Medallists were called on to submit their designs for Wellington’s gold medal idea. In 1819, Benedetto Pistrucci, Chief Medallist at the Royal Mint, had his design accepted.
Pistrucci was a controversial figure, an Italian who had worked in France under Napoleon. He had a fiery temperament and an artistic contempt for working with others. He refused to copy the work
of respected British sculptor John Flaxman, planning to create and carve his own designs. Pistrucci’s plans featured busts of the Allied monarchs of Britain, Austria, Russia and Prussia, with
elaborate classical designs. For this he was to be paid the then-immense sum of £3,500.
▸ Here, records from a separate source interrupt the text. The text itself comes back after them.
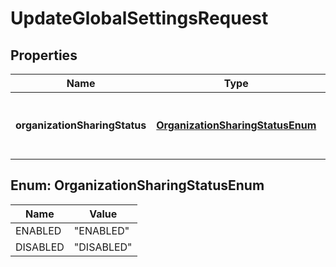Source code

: 

# UpdateGlobalSettingsRequest


## Properties

| Name | Type | Description | Notes |
|------------ | ------------- | ------------- | -------------|
|**organizationSharingStatus** | [**OrganizationSharingStatusEnum**](#OrganizationSharingStatusEnum) | The status of organization sharing settings. |  [optional] |



## Enum: OrganizationSharingStatusEnum

| Name | Value |
|---- | -----|
| ENABLED | &quot;ENABLED&quot; |
| DISABLED | &quot;DISABLED&quot; |



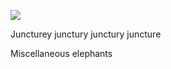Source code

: <a href="https://juncture-digital.org"><img src="https://juncture-digital.org/images/ve-button.png"></a>

<param ve-config
        title="image test"
       author="Nathan"
       banner="https://upload.wikimedia.org/wikipedia/commons/b/bc/Elephant.jpg"
       layout="vertical"


Juncturey junctury junctury juncture

<param ve-compare
curtain="true"
url="https://upload.wikimedia.org/wikipedia/commons/b/bc/Elephant.jpg"
label="Apollo and Daphne"
description="sculpture by Gian Lorenzo Bernini"
license="CC BY-SA 4.0">
<param ve-compare
url="https://upload.wikimedia.org/wikipedia/commons/3/38/Elephant_sprite_set_sheet_cartoon_walking.png"
label="Apollo and Daphne"
description="sculpture by Gian Lorenzo Bernini"
license="CC BY-SA 4.0">

Miscellaneous elephants
<param ve-image
curtain="true"
url="https://upload.wikimedia.org/wikipedia/commons/b/bc/Elephant.jpg"
label="Apollo and Daphne"
description="sculpture by Gian Lorenzo Bernini"
license="CC BY-SA 4.0">
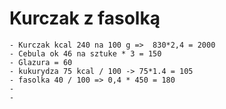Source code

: # Kurczak z fasolką
	- Kurczak kcal 240 na 100 g =>  830*2,4 = 2000
	- Cebula ok 46 na sztuke * 3 = 150
	- Glazura = 60
	- kukurydza 75 kcal / 100 -> 75*1.4 = 105
	- fasolka 40 / 100 => 0,4 * 450 = 180
	-
	-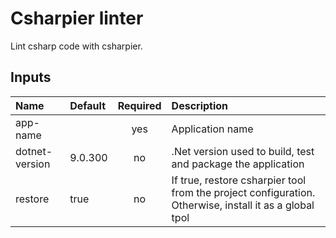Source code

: # Csharpier linter

Lint csharp code with csharpier.

## Inputs

| Name            | Default   | Required | Description          |
| :---            | :----     | :------: | :----                |
| app-name        |           | yes      | Application name     |
| dotnet-version  | 9.0.300   | no       | .Net version used to build, test and package the application |
| restore         | true      | no       | If true, restore csharpier tool from the project configuration. Otherwise, install it as a global tpol  |
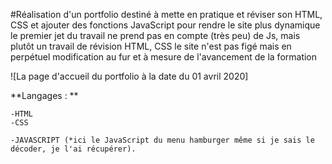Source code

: #Réalisation d'un portfolio destiné à mette en pratique et réviser son HTML, CSS et ajouter des fonctions JavaScript pour rendre le site plus dynamique
    le premier jet du travail ne prend pas en compte (très peu) de Js, mais plutôt un travail de révision HTML, CSS
    le site n'est pas figé mais en perpétuel modification au fur et à mesure de l'avancement de la formation

![La page d'accueil du portfolio à la date du 01 avril 2020]

**Langages : **

    -HTML
    -CSS

    -JAVASCRIPT (*ici le JavaScript du menu hamburger même si je sais le décoder, je l'ai récupérer).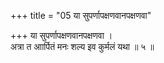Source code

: +++
title = "05 या सुपर्णापक्षणवानपक्षणवा"

+++
या सुपर्णापक्षणवानपक्षणवा ।  
अत्रा त आार्पितं मनः शल्य इव कुर्मलं यथा ॥ ५ ॥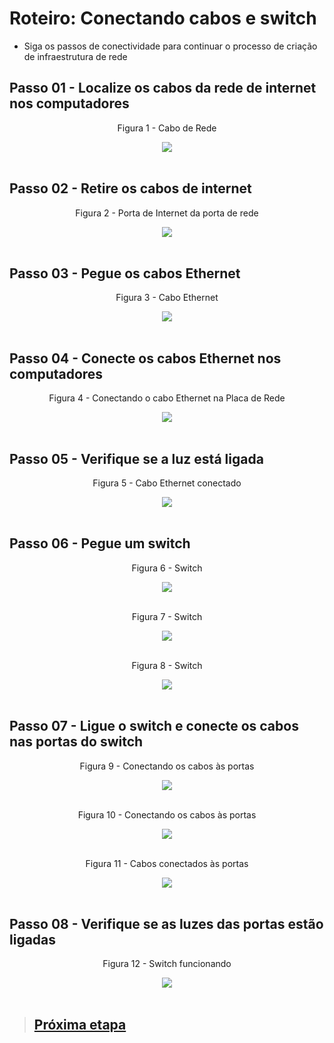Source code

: # Roteiro: Conectando cabos e switch

- Siga os passos de conectividade para continuar o processo de criação de infraestrutura de rede
  <br>

## Passo 01 - Localize os cabos da rede de internet nos computadores

 <div align='center'>
  <p>Figura 1 - Cabo de Rede</p>
  <img src='../Imagens/Etapa3/IMG1.png' />
  <br><br>
</div>

## Passo 02 - Retire os cabos de internet

<div align='center'>
  <p>Figura 2 - Porta de Internet da porta de rede</p>
  <img src='../Imagens/Etapa3/IMG2.png' />
  <br><br>
</div>

## Passo 03 - Pegue os cabos Ethernet

<div align='center'>
  <p>Figura 3 - Cabo Ethernet</p>
  <img src='../Imagens/Etapa3/IMG3.png' />
  <br><br>
</div>

## Passo 04 - Conecte os cabos Ethernet nos computadores

<div align='center'>
  <p>Figura 4 - Conectando o cabo Ethernet na Placa de Rede</p>
  <img src='../Imagens/Etapa3/IMG4.png' />
  <br><br>
</div>

## Passo 05 - Verifique se a luz está ligada

 <div align='center'>
  <p>Figura 5 - Cabo Ethernet conectado</p>
  <img src='../Imagens/Etapa3/IMG5.png' />
  <br><br>
</div>

## Passo 06 - Pegue um switch

<div align='center'>
  <p>Figura 6 - Switch</p>
  <img src='../Imagens/Etapa3/IMG6.png' />
  <br><br>
</div>

<div align='center'>
  <p>Figura 7 - Switch</p>
  <img src='../Imagens/Etapa3/IMG7.png' />
  <br><br>
</div>

<div align='center'>
  <p>Figura 8 - Switch</p>
  <img src='../Imagens/Etapa3/IMG8.png' />
  <br><br>
</div>

## Passo 07 - Ligue o switch e conecte os cabos nas portas do switch

<div align='center'>
  <p>Figura 9 - Conectando os cabos às portas</p>
  <img src='../Imagens/Etapa3/IMG9.png' />
  <br><br>
</div>

<div align='center'>
  <p>Figura 10 - Conectando os cabos às portas</p>
  <img src='../Imagens/Etapa3/IMG10.png' />
  <br><br>
</div>

<div align='center'>
  <p>Figura 11 - Cabos conectados às portas</p>
  <img src='../Imagens/Etapa3/IMG11.png' />
  <br><br>
</div>

## Passo 08 - Verifique se as luzes das portas estão ligadas

<div align='center'>
  <p>Figura 12 - Switch funcionando</p>
  <img src='../Imagens/Etapa3/IMG12.png' />
  <br><br>
</div>

> ## <a href="./3.md">Próxima etapa</a>
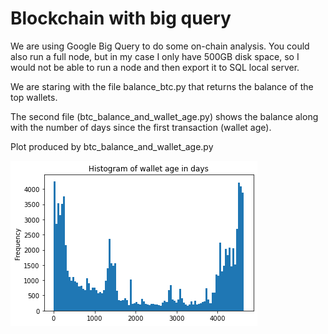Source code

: # Blockchain with big query

We are using Google Big Query to do some on-chain analysis. You could also run a full node, but in my case I only have 500GB disk space, so I would not be able to run a node and then export it to SQL local server.

We are staring with the file balance_btc.py that returns the balance of the top wallets.

The second file (btc_balance_and_wallet_age.py) shows the balance along with the number of days since the first transaction (wallet age).

Plot produced by btc_balance_and_wallet_age.py

![Histogram](https://github.com/durso/blockchain-with-big-query/blob/main/img/Hist_age.png?raw=true)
Pistrucci had a heavy workload designing coins for the Royal Mint and work on the Waterloo medal was slow. Pistrucci also feared he would be sacked as soon as the medal was finished, so may have
deliberately delayed. The carving of the medal dies took an astonishing 30 years.
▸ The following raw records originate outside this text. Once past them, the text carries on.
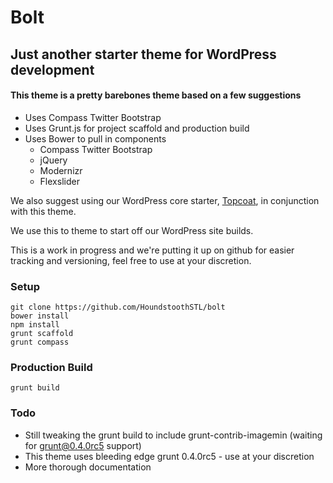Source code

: Bolt
========
Just another starter theme for WordPress development
--------
#### This theme is a pretty barebones theme based on a few suggestions
*   Uses Compass Twitter Bootstrap
*   Uses Grunt.js for project scaffold and production build
*   Uses Bower to pull in components
    * Compass Twitter Bootstrap
    * jQuery
    * Modernizr
    * Flexslider

We also suggest using our WordPress core starter, [Topcoat](https://github.com/HoundstoothSTL/topcoat/ "Topcoat"), in conjunction with this theme.

We use this to theme to start off our WordPress site builds.  

This is a work in progress and we're putting it up on github for easier tracking and versioning, feel free to use at your discretion.

### Setup
    git clone https://github.com/HoundstoothSTL/bolt
    bower install
    npm install
    grunt scaffold
    grunt compass


### Production Build
    grunt build

### Todo
- Still tweaking the grunt build to include grunt-contrib-imagemin (waiting for grunt@0.4.0rc5 support)
- This theme uses bleeding edge grunt 0.4.0rc5 - use at your discretion
- More thorough documentation
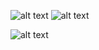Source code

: ![alt text](https://s22.postimg.cc/9nh3u7rgx/course_List.png) ![alt text](https://s22.postimg.cc/6tdygxpch/course_details_page.png)

![alt text](https://s22.postimg.cc/resq8i6tt/instructor_list_in_course_details_page.png)
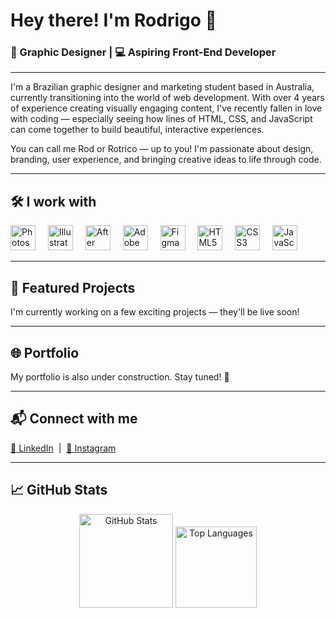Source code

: <h1 align="left">Hey there! I'm Rodrigo 👋</h1>
<h3 align="left">🎨 Graphic Designer | 💻 Aspiring Front-End Developer</h3>

<hr>

<p align="left">
I'm a Brazilian graphic designer and marketing student based in Australia, currently transitioning into the world of web development. With over 4 years of experience creating visually engaging content, I've recently fallen in love with coding — especially seeing how lines of HTML, CSS, and JavaScript can come together to build beautiful, interactive experiences.
</p>

<p align="left">
You can call me Rod or Rotrico — up to you! I'm passionate about design, branding, user experience, and bringing creative ideas to life through code.
</p>

---

<h2 align="left">🛠️ I work with</h2>

<div align="left">
  <img src="https://cdn.jsdelivr.net/gh/devicons/devicon/icons/photoshop/photoshop-plain.svg" height="40" alt="Photoshop" />
  <img width="12" />
  <img src="https://cdn.jsdelivr.net/gh/devicons/devicon/icons/illustrator/illustrator-plain.svg" height="40" alt="Illustrator" />
  <img width="12" />
  <img src="https://cdn.jsdelivr.net/gh/devicons/devicon/icons/aftereffects/aftereffects-original.svg" height="40" alt="After Effects" />
  <img width="12" />
  <img src="https://cdn.jsdelivr.net/gh/devicons/devicon/icons/xd/xd-plain.svg" height="40" alt="Adobe XD" />
  <img width="12" />
  <img src="https://cdn.jsdelivr.net/gh/devicons/devicon/icons/figma/figma-original.svg" height="40" alt="Figma" />
  <img width="12" />
  <img src="https://cdn.jsdelivr.net/gh/devicons/devicon/icons/html5/html5-original.svg" height="40" alt="HTML5" />
  <img width="12" />
  <img src="https://cdn.jsdelivr.net/gh/devicons/devicon/icons/css3/css3-original.svg" height="40" alt="CSS3" />
  <img width="12" />
  <img src="https://cdn.jsdelivr.net/gh/devicons/devicon/icons/javascript/javascript-original.svg" height="40" alt="JavaScript" />
</div>

---

<h2 align="left">🚧 Featured Projects</h2>

<p align="left">I'm currently working on a few exciting projects — they'll be live soon!</p>

---

<h2 align="left">🌐 Portfolio</h2>
<p align="left">My portfolio is also under construction. Stay tuned! 🚀</p>

---

<h2 align="left">📬 Connect with me</h2>

<p align="left">
  <a href="https://www.linkedin.com/in/rotrico/" target="_blank">💼 LinkedIn</a> &nbsp;|&nbsp;
  <a href="https://www.instagram.com/rotrico/" target="_blank">📸 Instagram</a>
</p>

---

<h2 align="left">📈 GitHub Stats</h2>

<div align="center">
  <img src="https://github-readme-stats.vercel.app/api?username=rotricoo&hide_title=true&hide_rank=false&show_icons=false&include_all_commits=true&count_private=true&disable_animations=false&theme=dracula&locale=en&hide_border=false&order=1" height="150" alt="GitHub Stats" />
  <img src="https://github-readme-stats.vercel.app/api/top-langs?username=rotricoo&locale=en&hide_title=true&layout=compact&card_width=320&langs_count=5&theme=dracula&hide_border=false&order=2" height="130" alt="Top Languages" />
</div>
By 1849, the dies were reportedly finished, but only in terms of design. They now needed to be hardened so that they could be used to strike the medals. This had never been done with such a large
and complex design. Although the dies were created in four pieces to assist in their hardening, it seems that nobody was willing to take the risk of damaging Pistrucci’s work that had taken three
decades in the making. Eventually, the Royal Mint used electrotyping, a recently invented chemical process, to cast some medals in silver. Unfortunately, by this time all the monarchs depicted on the
medal had died, as had almost all the intended recipients, except for the Duke of Wellington.